As for any company, controlling costs will be all the more important moving forward as Heineken navigates the new normal, adds van den Brink.
'The beer category must stay relevant. That may mean that it looks and smells like beer today. It may look different.'
In an era where trends and priorities are quickly shifting, listening to consumers becomes even more important. And it’s this that will help Heineken identify what the beer category will look like in the future - and make it ready to react and respond.
And this means looking at both the short and long term. "It is essential that we do not get lost in just managing the crisis and make sure we also build the future and sustain our growth in a fast changing world going forward," said van den Brink. "We are not underestimating the pandemic’s impacts and are mindful of the material effect it is having on our business. No one knows how long this pandemic will last, nor how large the impact will be."
But there’s also a number of over-arching trends, challenges, and unmet needs that have existed in the beer category for years, which still offer opportunities for brewers.
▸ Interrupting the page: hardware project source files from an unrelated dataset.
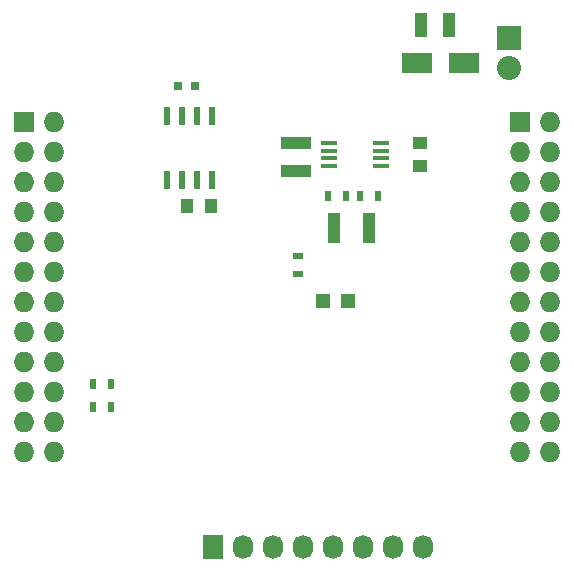
<source format=gts>
G04 #@! TF.FileFunction,Soldermask,Top*
%FSLAX46Y46*%
G04 Gerber Fmt 4.6, Leading zero omitted, Abs format (unit mm)*
G04 Created by KiCad (PCBNEW (2015-01-16 BZR 5376)-product) date 23/07/2015 11:54:15*
%MOMM*%
G01*
G04 APERTURE LIST*
%ADD10C,0.100000*%
%ADD11R,0.800000X0.750000*%
%ADD12R,1.250000X1.000000*%
%ADD13R,1.000000X1.250000*%
%ADD14R,1.000000X2.500000*%
%ADD15R,2.499360X1.800860*%
%ADD16R,1.140460X2.029460*%
%ADD17R,2.540000X1.021080*%
%ADD18R,2.032000X2.032000*%
%ADD19O,2.032000X2.032000*%
%ADD20R,1.727200X1.727200*%
%ADD21O,1.727200X1.727200*%
%ADD22R,0.500000X0.900000*%
%ADD23R,0.600000X1.550000*%
%ADD24R,1.450000X0.450000*%
%ADD25R,1.198880X1.198880*%
%ADD26R,0.900000X0.500000*%
%ADD27R,1.727200X2.032000*%
%ADD28O,1.727200X2.032000*%
G04 APERTURE END LIST*
D10*
D11*
X117510000Y-87905000D03*
X116010000Y-87905000D03*
D12*
X136500000Y-92750000D03*
X136500000Y-94750000D03*
D13*
X118825000Y-98100000D03*
X116825000Y-98100000D03*
D14*
X129250000Y-100000000D03*
X132250000Y-100000000D03*
D15*
X140258980Y-86030000D03*
X136261020Y-86030000D03*
D16*
X139013960Y-82780000D03*
X136606040Y-82780000D03*
D17*
X126075000Y-92804460D03*
X126075000Y-95095540D03*
D18*
X144110000Y-83905000D03*
D19*
X144110000Y-86445000D03*
D20*
X103000000Y-91000000D03*
D21*
X105540000Y-91000000D03*
X103000000Y-93540000D03*
X105540000Y-93540000D03*
X103000000Y-96080000D03*
X105540000Y-96080000D03*
X103000000Y-98620000D03*
X105540000Y-98620000D03*
X103000000Y-101160000D03*
X105540000Y-101160000D03*
X103000000Y-103700000D03*
X105540000Y-103700000D03*
X103000000Y-106240000D03*
X105540000Y-106240000D03*
X103000000Y-108780000D03*
X105540000Y-108780000D03*
X103000000Y-111320000D03*
X105540000Y-111320000D03*
X103000000Y-113860000D03*
X105540000Y-113860000D03*
X103000000Y-116400000D03*
X105540000Y-116400000D03*
X103000000Y-118940000D03*
X105540000Y-118940000D03*
D22*
X130250000Y-97250000D03*
X128750000Y-97250000D03*
X133000000Y-97250000D03*
X131500000Y-97250000D03*
X108850000Y-113200000D03*
X110350000Y-113200000D03*
X110350000Y-115100000D03*
X108850000Y-115100000D03*
D23*
X118955000Y-90475000D03*
X117685000Y-90475000D03*
X116415000Y-90475000D03*
X115145000Y-90475000D03*
X115145000Y-95875000D03*
X116415000Y-95875000D03*
X117685000Y-95875000D03*
X118955000Y-95875000D03*
D24*
X133200000Y-94725000D03*
X133200000Y-94075000D03*
X133200000Y-93425000D03*
X133200000Y-92775000D03*
X128800000Y-92775000D03*
X128800000Y-93425000D03*
X128800000Y-94075000D03*
X128800000Y-94725000D03*
D25*
X130459020Y-106105000D03*
X128360980Y-106105000D03*
D26*
X126235000Y-102355000D03*
X126235000Y-103855000D03*
D20*
X145000000Y-91000000D03*
D21*
X147540000Y-91000000D03*
X145000000Y-93540000D03*
X147540000Y-93540000D03*
X145000000Y-96080000D03*
X147540000Y-96080000D03*
X145000000Y-98620000D03*
X147540000Y-98620000D03*
X145000000Y-101160000D03*
X147540000Y-101160000D03*
X145000000Y-103700000D03*
X147540000Y-103700000D03*
X145000000Y-106240000D03*
X147540000Y-106240000D03*
X145000000Y-108780000D03*
X147540000Y-108780000D03*
X145000000Y-111320000D03*
X147540000Y-111320000D03*
X145000000Y-113860000D03*
X147540000Y-113860000D03*
X145000000Y-116400000D03*
X147540000Y-116400000D03*
X145000000Y-118940000D03*
X147540000Y-118940000D03*
D27*
X119000000Y-127000000D03*
D28*
X121540000Y-127000000D03*
X124080000Y-127000000D03*
X126620000Y-127000000D03*
X129160000Y-127000000D03*
X131700000Y-127000000D03*
X134240000Y-127000000D03*
X136780000Y-127000000D03*
M02*

</source>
Questions such as whether the brewer makes big moves with new products outside its existing portfolio - or even beyond beer - will be answered by looking at consumer trends, says van den Brink.
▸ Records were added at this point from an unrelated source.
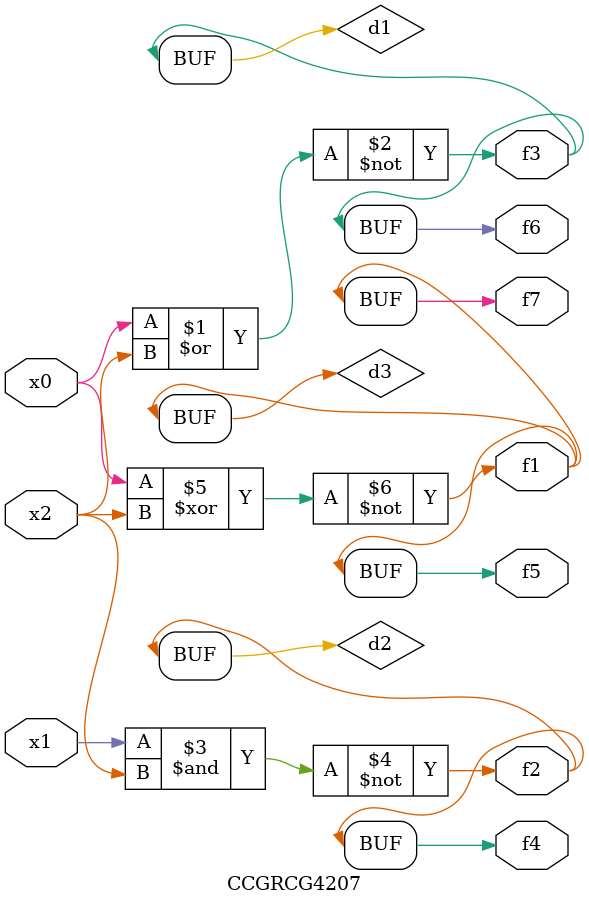
<source format=v>
module CCGRCG4207(
	input x0, x1, x2,
	output f1, f2, f3, f4, f5, f6, f7
);

	wire d1, d2, d3;

	nor (d1, x0, x2);
	nand (d2, x1, x2);
	xnor (d3, x0, x2);
	assign f1 = d3;
	assign f2 = d2;
	assign f3 = d1;
	assign f4 = d2;
	assign f5 = d3;
	assign f6 = d1;
	assign f7 = d3;
endmodule

</source>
“Why is beer still so unrepresented with female consumers?” he asks. “What has happening with consumer penetration with the younger generation? That is something that is very top of mind. We really want to take responsibility and make sure that first and foremost the beer category stays relevant, becomes more relevant and drives consumer penetration with all these relevant consumer targets. That may mean that it looks and smells like beer today. It may look different.”
Heineken 0.0 and Heineken Silver
Heineken is already responding to emerging trends, says van den Brink, giving the two examples of Heineken 0.0 and Heineken Silver.
Heineken 0.0 launched in 2017 (the alcohol-free drink has now launched in multiple markets around the globe with double-digit growth over the last six months) and last year the company debuted Heineken Silver, a 4% ABV ‘more sessionable’ beer, in Vietnam (which has performed above Heineken’s expectations and is now rolling out in China).
“I think we are already tapping into certain trends whether it is 0.0 beer, whether it is much more sessionable beers that we are seeing in some markets or much less sessionable beers more on the craft spectrum in others,” said van den Brink.
“For me it is to be much more open minded and not be caught in a fixed mental model or to be too inward focused on the portfolio as we have it. However, really deeply understand what is going on with our consumers and make sure we satisfy their current and future needs.”